## Task description
Below are the records. Count the lines containing the string "from", and reply with the number alone.

== Record excerpts ==

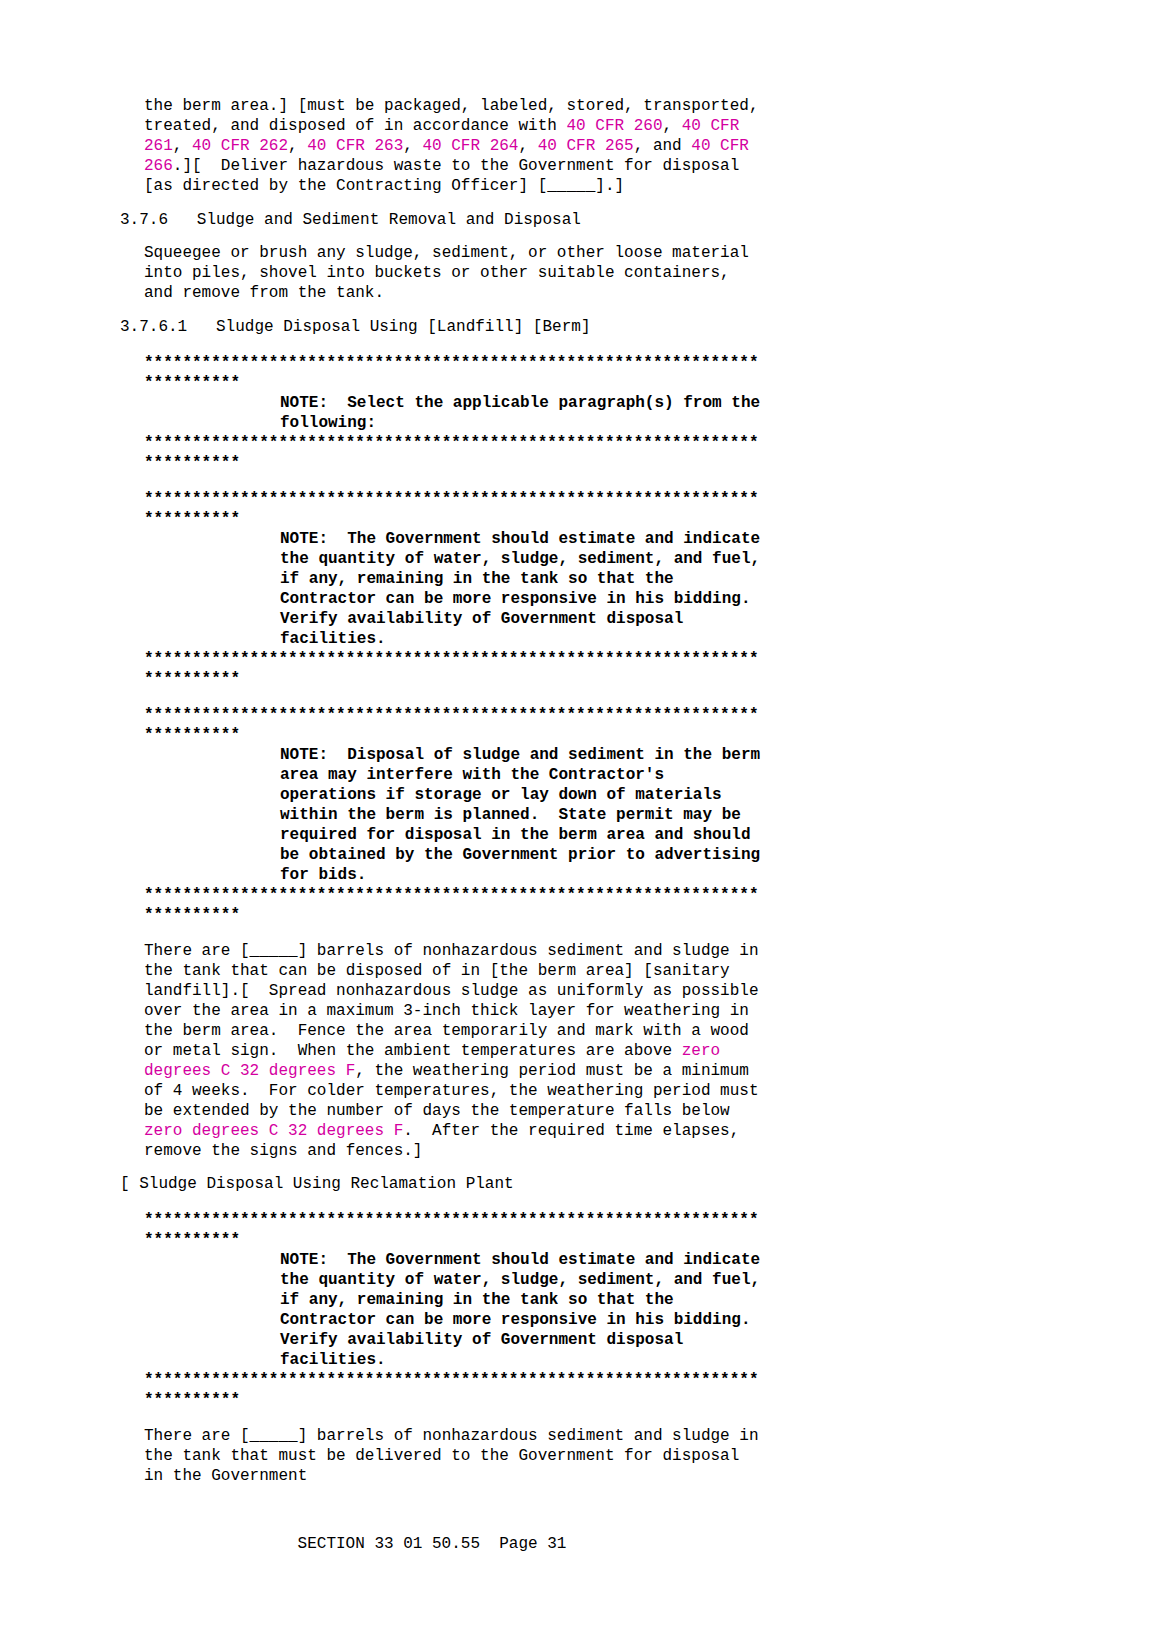the berm area.] [must be packaged, labeled, stored, transported, treated, and disposed of in accordance with 40 CFR 260, 40 CFR 261, 40 CFR 262, 40 CFR 263, 40 CFR 264, 40 CFR 265, and 40 CFR 266.][ Deliver hazardous waste to the Government for disposal [as directed by the Contracting Officer] [_____].]
3.7.6 Sludge and Sediment Removal and Disposal
Squeegee or brush any sludge, sediment, or other loose material into piles, shovel into buckets or other suitable containers, and remove from the tank.
3.7.6.1 Sludge Disposal Using [Landfill] [Berm]
**************************************************************************
NOTE: Select the applicable paragraph(s) from the following:
**************************************************************************
**************************************************************************
NOTE: The Government should estimate and indicate the quantity of water, sludge, sediment, and fuel, if any, remaining in the tank so that the Contractor can be more responsive in his bidding. Verify availability of Government disposal facilities.
**************************************************************************
**************************************************************************
NOTE: Disposal of sludge and sediment in the berm area may interfere with the Contractor's operations if storage or lay down of materials within the berm is planned. State permit may be required for disposal in the berm area and should be obtained by the Government prior to advertising for bids.
**************************************************************************
There are [_____] barrels of nonhazardous sediment and sludge in the tank that can be disposed of in [the berm area] [sanitary landfill].[ Spread nonhazardous sludge as uniformly as possible over the area in a maximum 3-inch thick layer for weathering in the berm area. Fence the area temporarily and mark with a wood or metal sign. When the ambient temperatures are above zero degrees C 32 degrees F, the weathering period must be a minimum of 4 weeks. For colder temperatures, the weathering period must be extended by the number of days the temperature falls below zero degrees C 32 degrees F. After the required time elapses, remove the signs and fences.]
[ Sludge Disposal Using Reclamation Plant
**************************************************************************
NOTE: The Government should estimate and indicate the quantity of water, sludge, sediment, and fuel, if any, remaining in the tank so that the Contractor can be more responsive in his bidding. Verify availability of Government disposal facilities.
**************************************************************************
There are [_____] barrels of nonhazardous sediment and sludge in the tank that must be delivered to the Government for disposal in the Government
SECTION 33 01 50.55 Page 31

===

## Output of the exercise
2